2010: New season, New site!

The 2010 season is underway and we are now on a new domain:

www.baseballrevival.blogspot.com

We have more writers, and this year, we have expanded our blog to every team all around the majors! We are very excited to begin the season. Follow our new site for great coverage during the '10 season. It's the place to be for the latest baseball news and debates!

Wednesday, August 5, 2009

Wanted: 9 Healthy Starters and an Exorcist

I’ve not been one to look at injuries as the reason the Mets have been hosting a losing season. With any level of depth, my reasoning has been, the lack of a star or two should be able to be absorbed by the reinforcements and the bench. And as much as I don’t believe you can judge how a team will fare by their play the first few weeks of a season (see: Yankees), the beginning of this season left the Mets looking like there would never be a level of strength and synchronicity on this team for it to dominate the division as it did in 2006, or even contend to the end as it did in 2007 and 2008. The injuries seemed like a convenient excuse for a team that had been believing its own press.

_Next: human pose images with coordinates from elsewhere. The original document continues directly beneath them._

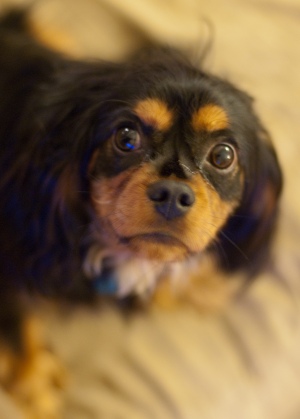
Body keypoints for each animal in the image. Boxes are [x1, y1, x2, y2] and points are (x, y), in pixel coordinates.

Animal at [0, 7, 282, 419]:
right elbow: (18, 325)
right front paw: (35, 388)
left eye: (223, 155)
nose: (172, 193)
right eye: (127, 137)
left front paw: (200, 285)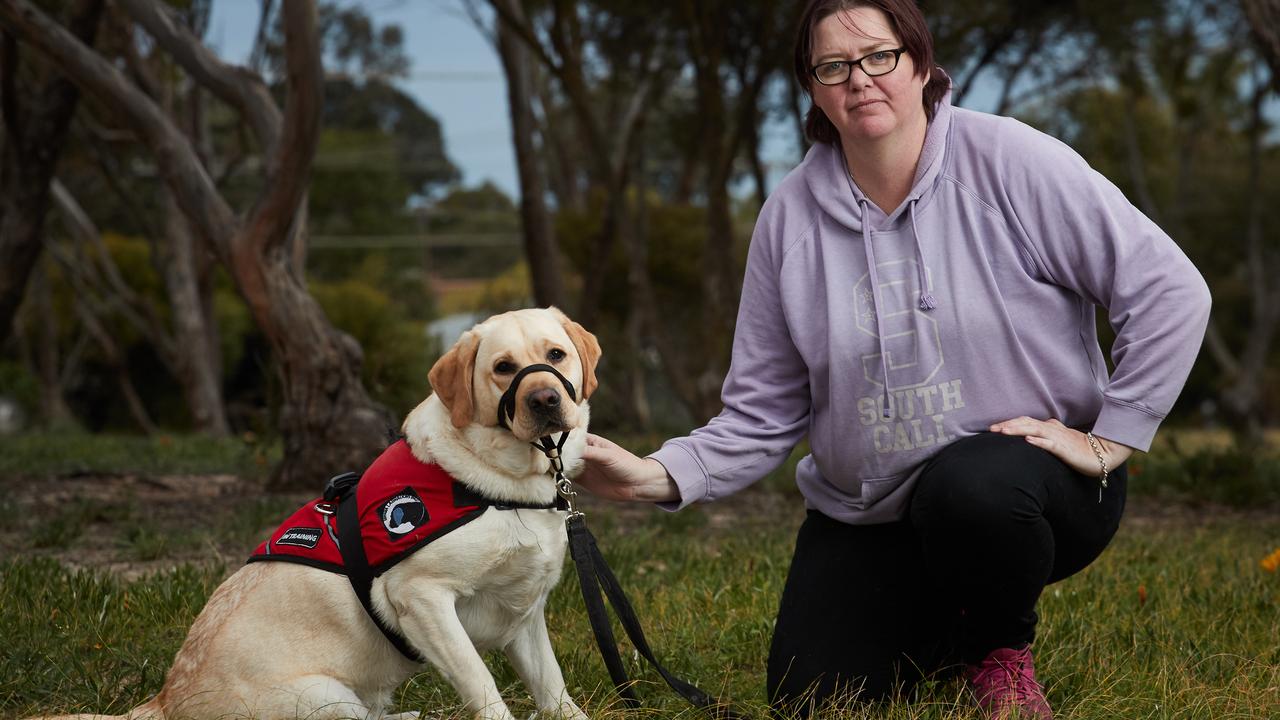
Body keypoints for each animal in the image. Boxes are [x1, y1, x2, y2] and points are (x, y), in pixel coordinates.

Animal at [37, 307, 596, 717]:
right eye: (502, 367)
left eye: (556, 354)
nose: (545, 399)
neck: (506, 483)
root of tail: (164, 702)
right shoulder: (420, 597)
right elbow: (481, 683)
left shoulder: (523, 612)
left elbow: (553, 686)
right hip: (325, 697)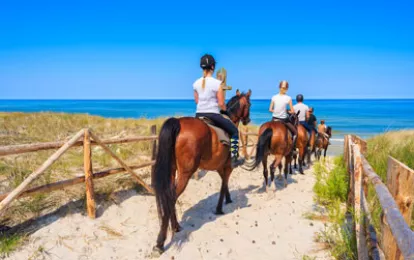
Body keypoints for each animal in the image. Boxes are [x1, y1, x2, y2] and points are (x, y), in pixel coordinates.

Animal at [151, 89, 251, 254]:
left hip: (172, 171)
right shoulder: (228, 166)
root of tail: (178, 123)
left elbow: (224, 184)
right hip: (185, 173)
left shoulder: (219, 167)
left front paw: (228, 199)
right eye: (249, 104)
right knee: (171, 198)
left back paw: (176, 227)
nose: (248, 120)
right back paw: (160, 242)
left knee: (169, 197)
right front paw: (219, 208)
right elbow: (223, 184)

We’ve reached a point now where the reality of how decimated the team has been must be acknowledged. Just in the past 2 days, 3 more injuries and yet another setback for a returning starter. The cries for mercy have been structured as “Imagine what the (insert team name here) would be like if they didn’t have (insert numerous star player names here).” Understanding the Mets this year requires this now be taken to a different level – Imagine if you had 2 or 3 starters on your roster and regularly rotated the remainder of the team onto the field each day from a mix of aged veterans, green pre-rookies, and odds and ends who’ve been recruited for pick-up games in A ball. The New York Mets that are playing the second half of the season are not the team Sports Illustrated ordained pre-season. No one would have ever envisioned this team would exist, and it only does because for 56 more games, a team must be fielded. That they’ve won at all is a testament to the law of averages more than skill. With all the known players occupying the triage unit, it’s a true wonder there’s a team that could possibly have a worse record in their division, let alone in baseball.

Earlier today I quipped that the banner outside New York’s Hospital for Special Surgery should read “Official Clubhouse of the New York Mets.” Somewhere, someone must surely be to blame? Is it the training staff, who some have argued hasn’t put nearly enough effort into making sure their athletes were properly conditioned? It could be, but these athletes have been playing baseball competitively almost since they were children. They didn’t just forget how to run or lose coordination because a trainer didn’t make sure they were properly warmed up.

Maybe this season is simply cursed. There was a rumor pre-opening that in building Citi Field, three Phillies jerseys were buried into the concrete as it was poured by a construction worker from Pennsylvania. When it happened in the Bronx, they dug the Sox jerseys up. I’m not a big believer in curses, but at some point you’ve got to wonder if there’s something to it when players drop like flies in unheard of numbers. Maybe those shirts need to be exhumed so peace can be brought back to Flushing.

This season is history. It would be nice to think a clean slate can begin in 2010. I’m not holding my breath. Citi Field has been devoid of any sense of Mets identity since it opened, and I’m not optimistic that any new championship drapery will be earned any time soon. I’ll still root for my team, but right now I’m still waiting for my team – the whole team - to take the field.

As an aside, lets go back about a month and revisit what I posted on July 8th:

“”For the record, I’ve got some predictions for the second half: I don’t expect Carlos Beltran to return to the team for any appreciable length of time this season. I believe the bruise he has will be found to be a more severe injury that will require more radical treatment. Similarly, I don’t expect Jose Reyes to be able to make a triumphant return, but will rather re-injure his leg quickly and either play out the season at much less than 100% or require season ending surgery. John Maine seems almost inevitably on the road to another medical intervention. Of the major players, I believe Carlos Delgado and Billy Wagner will come back just in time to show they still have enough talent to be worth something on the open market next year.

And unless there’s an epiphany within management or talent well before the end of July, I’m sticking with a prediction I made after just 2 weeks of this season had passed: This team, even healthy, doesn’t have what it takes to win enough, and will end the season in 4th place in the NL East.”

There are still about 8 weeks left to the season, but right now I’m looking like Kreskin. If only I could conjure up 6 good Lotto numbers as easily…

2 comments:

  1. Well said, Michael. It is just unbelievable how decimated this team has been by injuries. It really does feel like some kind of curse. What should have been a happy recap win yesterday was completely marred by Niese and Sheffield going down. You just have to hope that this is just a 2009 thing and 2010 brings better luck. In the meantime, they should start burning incense or try dousing the field with holy water or something...anything to lift this black cloud of hurt.

    ReplyDelete
  2. Just when you think it can't get worse, more ridiculous injuries occur. A sprained ankle from "slipping" down the dugout steps? I agree Michael, at some point you have to blame someone and the training staff is looking good to me. That many (serious) injuries in this short of a time span? Something is wrong.